* Instruction A
Reproduce word for word every entry about charts that appears below the article, leaving the pictures out of your answer.

(Selected excerpt begins)

Defense Ministry Secretariat office/Royal Thai Navy

Thailand will play host to a parade of Southeast Asia’s naval firepower Sunday as warships from the region gather for the first time for a fleet review aimed at celebrating 50 years of the Association of Southeast Asian Nations (ASEAN), organizers said.

More than 40 modern ships, including 26 from the Southeast Asian region, will be on display Sunday for the International Fleet Review around Pattaya Bay in Chonburi province, 84 km (53 miles) southeast of Bangkok, event officials said.

“This is the first time that navies from 10 ASEAN countries would gather for a multilateral exercise,” Adm. Luechai Ruddit, deputy commander-in-chief of the Royal Thai Navy told a news conference last week. “This is a very important exercise to learn and get to know each other.”

Battleships representing the United States, Russia, China and South Korea will also participate, organizers said.

ASEAN, which recorded U.S. $2.2 trillion in regional trade last year, was formed in Bangkok on Aug. 8, 1967 with Indonesia, Malaysia, Philippines, Singapore and Thailand as founding members. It has since expanded to include Brunei, Cambodia, Myanmar, Laos and Vietnam.

The fleet review highlights the 10-day naval event that began on Nov. 13 and will include bilateral meetings of ASEAN naval commanders, during which officials will share ideas on improving capabilities and discuss regional security threats.

“This is a very important platform for all navy chiefs to play their key roles and express their concern on the new threats that the region is facing at the moment,” Luechai said.

He said the meetings will help participants solve “big problems, such as the increasing illegal actions in ocean borders that is more complicated nowadays.”

(Selected excerpt ends)

* Instruction B
Answer these from the fleet review article above:
(i) How many of the ships on display come from the Southeast Asian region?
(ii) In which city and on what date was ASEAN formed?
(iii) How many days does the naval event last, and on what date did it begin?

(Supplied entries begins)

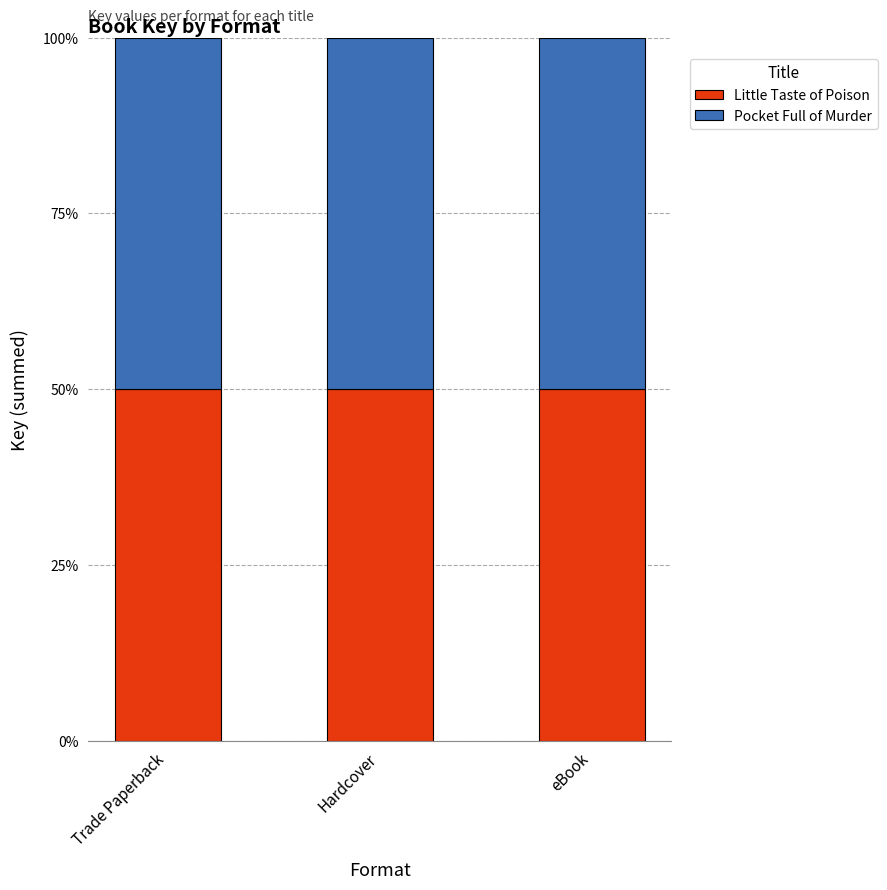

True or false: Little Taste of Poison has a value of 26.4 at Hardcover.

False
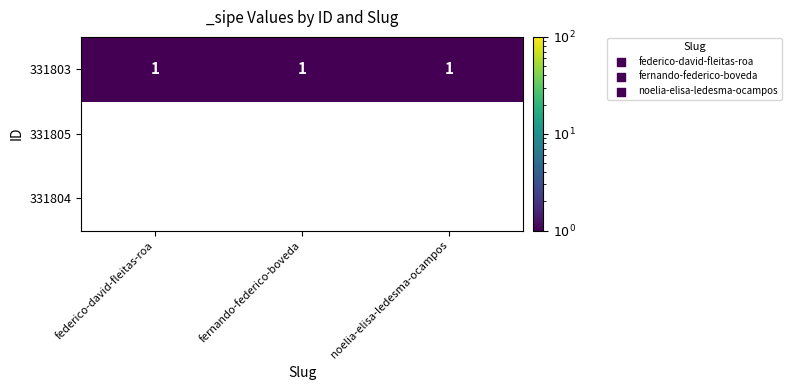

The 331803 series shows 1 at fernando-federico-boveda. True or false?

True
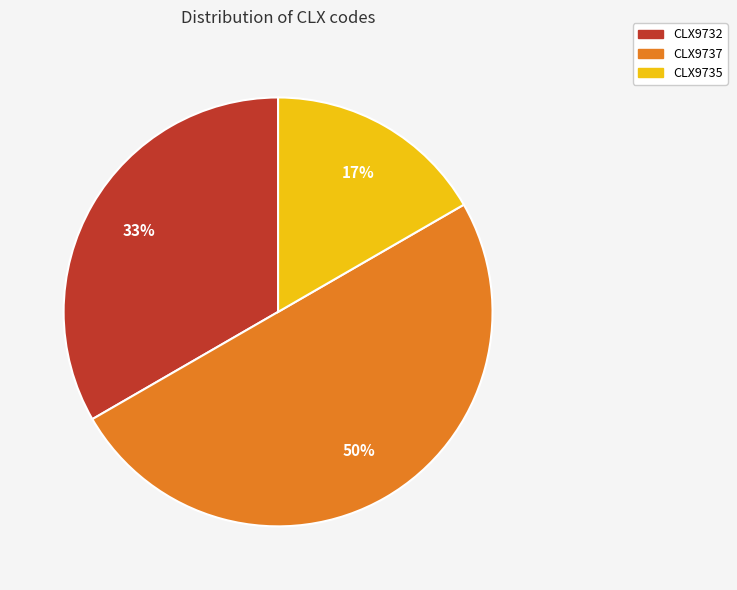

Combined, do CLX9735 and CLX9737 account for over 50%?

Yes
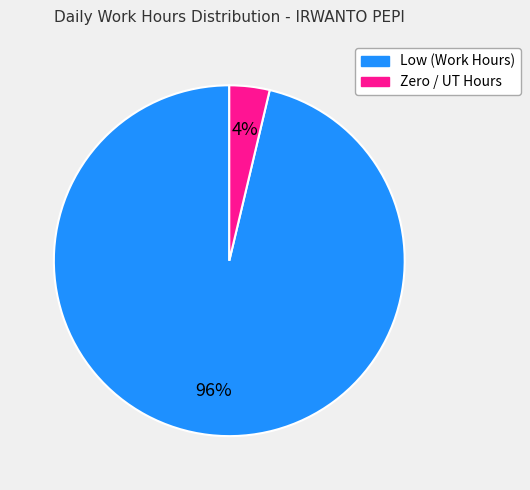

Is there a majority slice in this chart?

Yes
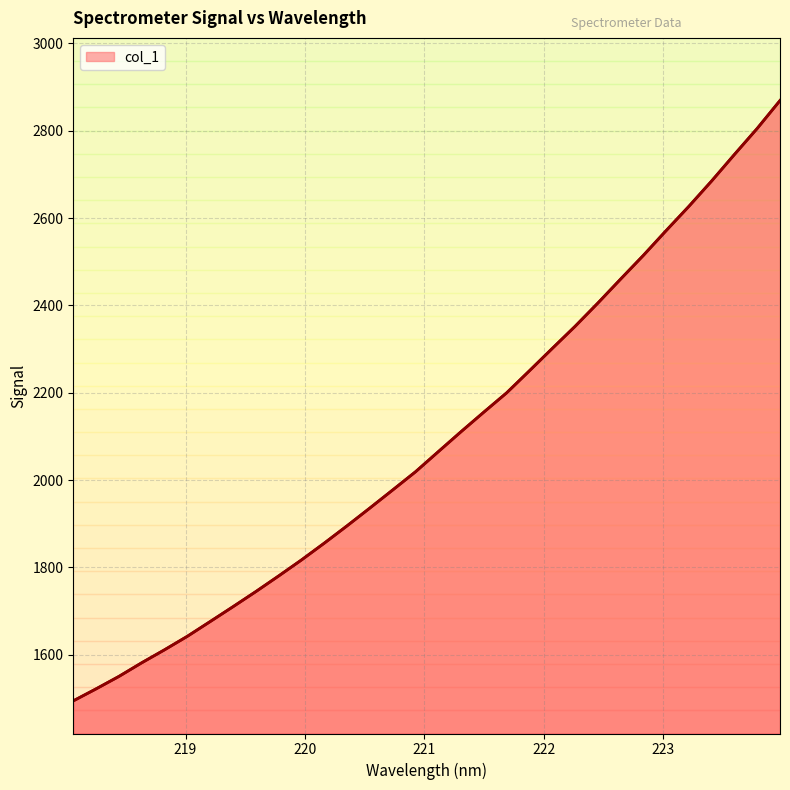

What is the maximum value shown in the chart?

2869.1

(Supplied entries ends)

* Answer section A
True or false: Little Taste of Poison has a value of 26.4 at Hardcover.

False

The 331803 series shows 1 at fernando-federico-boveda. True or false?

True

Combined, do CLX9735 and CLX9737 account for over 50%?

Yes

Is there a majority slice in this chart?

Yes

What is the maximum value shown in the chart?

2869.1

* Answer section B
(i) 26
(ii) Bangkok, on Aug. 8, 1967
(iii) 10 days, beginning on Nov. 13